Denote $f(z)=\dfrac{1}{1+z^2}$. Consider the anticlockwise contour along the boundary of the rectangle: $-R\stackrel{C_1}{\to} R\stackrel{C_2}{\to} R+i\sqrt{b}\stackrel{C_3}{\to} -R+i\sqrt{b}\stackrel{C_4}{\to} -R$, where $C_i$ $i=1,\dots,4$ are the four oriented edges of the rectangle. Denote $I_i=\int_{C_i}f(z)dz$, $i=1,\dots,4$ and $$I=\int_{-\infty}^\infty\frac{1-b+x^2}{(1-b+x^2)^2+4bx^2}d x.$$ Express $z$ as $x+iy$. Then $I_1=\int_{-R}^R\frac{1}{1+x^2}d x$, $I_2=\int_{0}^\sqrt{b}\frac{i}{1+(R+iy)^2}d y$, $I_4=-\int_{0}^\sqrt{b}\frac{i}{1+(-R+iy)^2}d y$ and $$I_3=-\int_{-R}^R\frac{1}{1+(x+i\sqrt{b})^2}d x=-\int_{-R}^R\frac{1-b+x^2}{(1-b+x^2)^2+4bx^2}d x.$$ Note that $\lim_{R\to\infty}I_2=\lim_{R\to\infty}I_4=0$ and $I=-\lim_{R\to\infty}I_3$.
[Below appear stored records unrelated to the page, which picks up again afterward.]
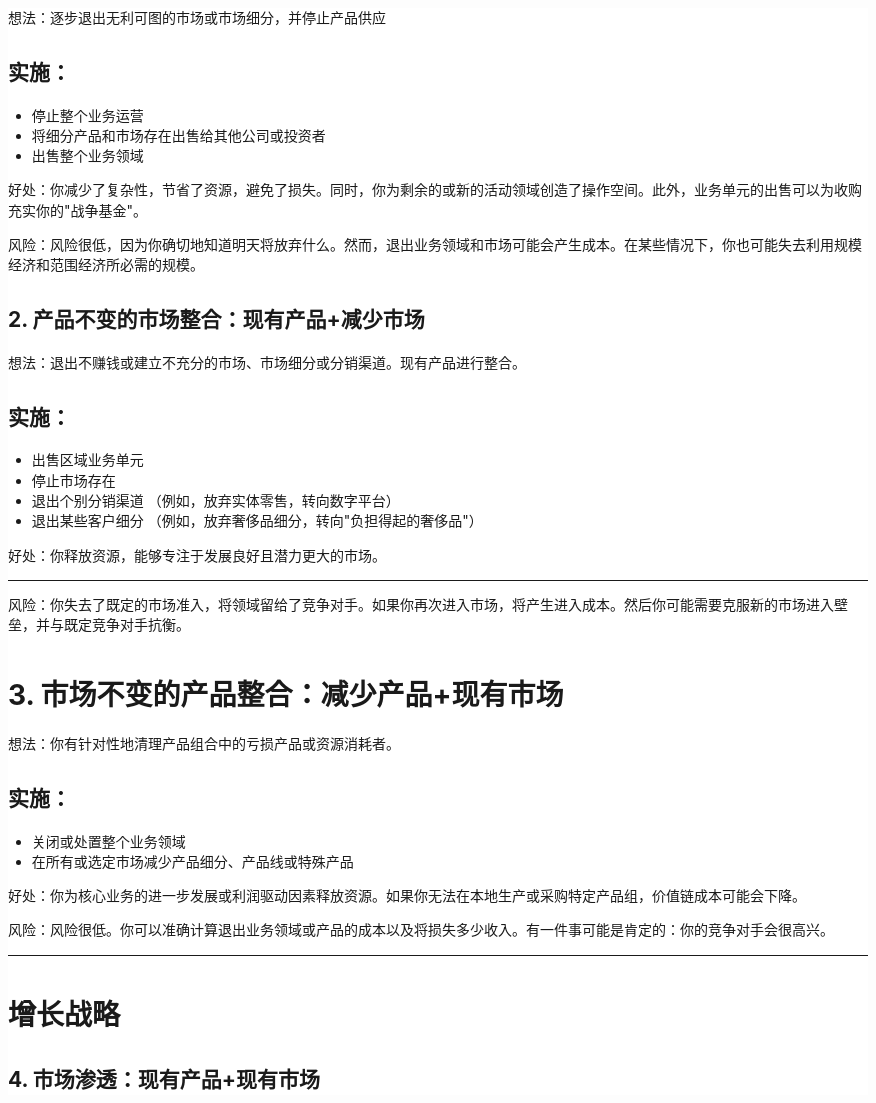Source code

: 想法：逐步退出无利可图的市场或市场细分，并停止产品供应

## 实施：

- 停止整个业务运营
- 将细分产品和市场存在出售给其他公司或投资者
- 出售整个业务领域

好处：你减少了复杂性，节省了资源，避免了损失。同时，你为剩余的或新的活动领域创造了操作空间。此外，业务单元的出售可以为收购充实你的"战争基金"。

风险：风险很低，因为你确切地知道明天将放弃什么。然而，退出业务领域和市场可能会产生成本。在某些情况下，你也可能失去利用规模经济和范围经济所必需的规模。

## 2. 产品不变的市场整合：现有产品+减少市场

想法：退出不赚钱或建立不充分的市场、市场细分或分销渠道。现有产品进行整合。

## 实施：

- 出售区域业务单元
- 停止市场存在
- 退出个别分销渠道
（例如，放弃实体零售，转向数字平台）
- 退出某些客户细分
（例如，放弃奢侈品细分，转向"负担得起的奢侈品"）

好处：你释放资源，能够专注于发展良好且潜力更大的市场。

---


风险：你失去了既定的市场准入，将领域留给了竞争对手。如果你再次进入市场，将产生进入成本。然后你可能需要克服新的市场进入壁垒，并与既定竞争对手抗衡。

# 3. 市场不变的产品整合：减少产品+现有市场

想法：你有针对性地清理产品组合中的亏损产品或资源消耗者。

## 实施：

- 关闭或处置整个业务领域
- 在所有或选定市场减少产品细分、产品线或特殊产品

好处：你为核心业务的进一步发展或利润驱动因素释放资源。如果你无法在本地生产或采购特定产品组，价值链成本可能会下降。

风险：风险很低。你可以准确计算退出业务领域或产品的成本以及将损失多少收入。有一件事可能是肯定的：你的竞争对手会很高兴。

---


# 增长战略

## 4. 市场渗透：现有产品+现有市场
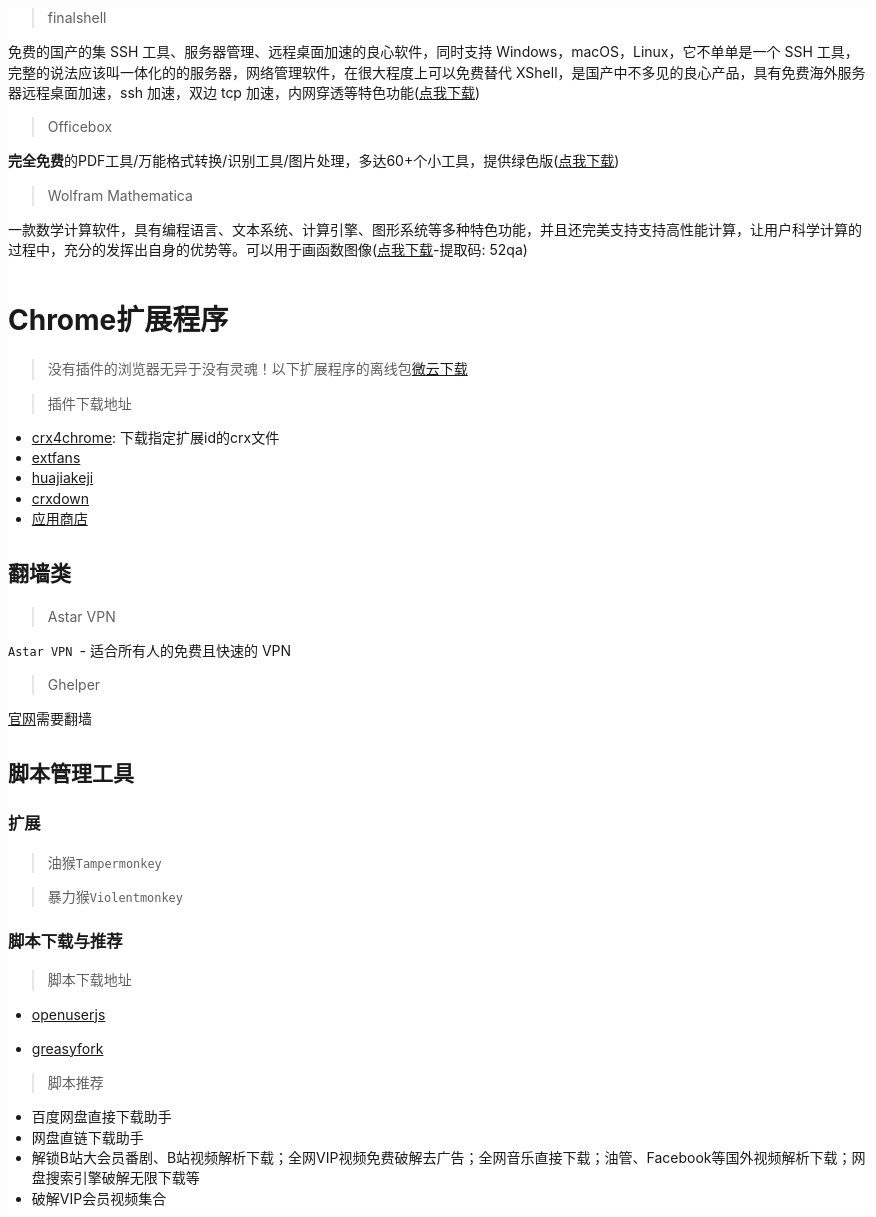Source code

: > finalshell

免费的国产的集 SSH 工具、服务器管理、远程桌面加速的良心软件，同时支持 Windows，macOS，Linux，它不单单是一个 SSH 工具，完整的说法应该叫一体化的的服务器，网络管理软件，在很大程度上可以免费替代 XShell，是国产中不多见的良心产品，具有免费海外服务器远程桌面加速，ssh 加速，双边 tcp 加速，内网穿透等特色功能([点我下载](http://www.hostbuf.com/))

> Officebox

**完全免费**的PDF工具/万能格式转换/识别工具/图片处理，多达60+个小工具，提供绿色版([点我下载](http://www.wofficebox.com/))

> Wolfram Mathematica

一款数学计算软件，具有编程语言、文本系统、计算引擎、图形系统等多种特色功能，并且还完美支持支持高性能计算，让用户科学计算的过程中，充分的发挥出自身的优势等。可以用于画函数图像([点我下载](https://pan.baidu.com/s/14ImWTscWl9syCZ_mtWacww)-提取码: 52qa)

# Chrome扩展程序

> 没有插件的浏览器无异于没有灵魂！以下扩展程序的离线包[微云下载](https://share.weiyun.com/fkSZyb8p)

> 插件下载地址

* [crx4chrome](https://www.crx4chrome.com/): 下载指定扩展id的crx文件
* [extfans](https://www.extfans.com/)
* [huajiakeji](https://huajiakeji.com/)
* [crxdown](https://crxdown.com/)
* [应用商店](https://chrome.google.com/webstore/category/extensions?hl=zh-CN)

## 翻墙类

> Astar VPN

`Astar VPN `- 适合所有人的免费且快速的 VPN

> Ghelper

[官网](http://googlehelper.net/)需要翻墙

## 脚本管理工具

### 扩展

> 油猴`Tampermonkey`

> 暴力猴`Violentmonkey`

### 脚本下载与推荐

> 脚本下载地址

* [openuserjs](https://openuserjs.org/)

* [greasyfork](https://greasyfork.org/zh-CN/scripts)

> 脚本推荐

* 百度网盘直接下载助手
* 网盘直链下载助手
* 解锁B站大会员番剧、B站视频解析下载；全网VIP视频免费破解去广告；全网音乐直接下载；油管、Facebook等国外视频解析下载；网盘搜索引擎破解无限下载等
* 破解VIP会员视频集合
Since $f$ is holomorphic on $\mathbb{C}\setminus\{\pm i\}$, when $0<b<1$, $f$ is holomorphic on the closure of the rectangle. By Cauchy's integral theorem, $\sum_{i=1}^4 I_i=0$. Therefore, $$I=-\lim_{R\to\infty}I_3=\lim_{R\to\infty}I_1=\int_{-\infty}^\infty\frac{1}{1+x^2}d x=\pi.$$
When $b>1$, there is a simple pole $i$ inside the rectangle, by Cauchy's integral formula, $\sum_{i=1}^4 I_i=\pi$. It follows that $$I=-\lim_{R\to\infty}I_3=\pi-\lim_{R\to\infty}I_1=0.$$